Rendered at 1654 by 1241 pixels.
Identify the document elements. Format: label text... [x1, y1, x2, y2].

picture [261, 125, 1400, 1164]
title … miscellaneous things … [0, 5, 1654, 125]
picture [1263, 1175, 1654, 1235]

++++++++

Written problem: Reproduce every line of the records above character for character, changing nothing.

Reply:
Rendered at 1654 by 1241 pixels.
Identify the document elements. Format: label text... [x1, y1, x2, y2].

picture [261, 125, 1400, 1164]
title … miscellaneous things … [0, 5, 1654, 125]
picture [1263, 1175, 1654, 1235]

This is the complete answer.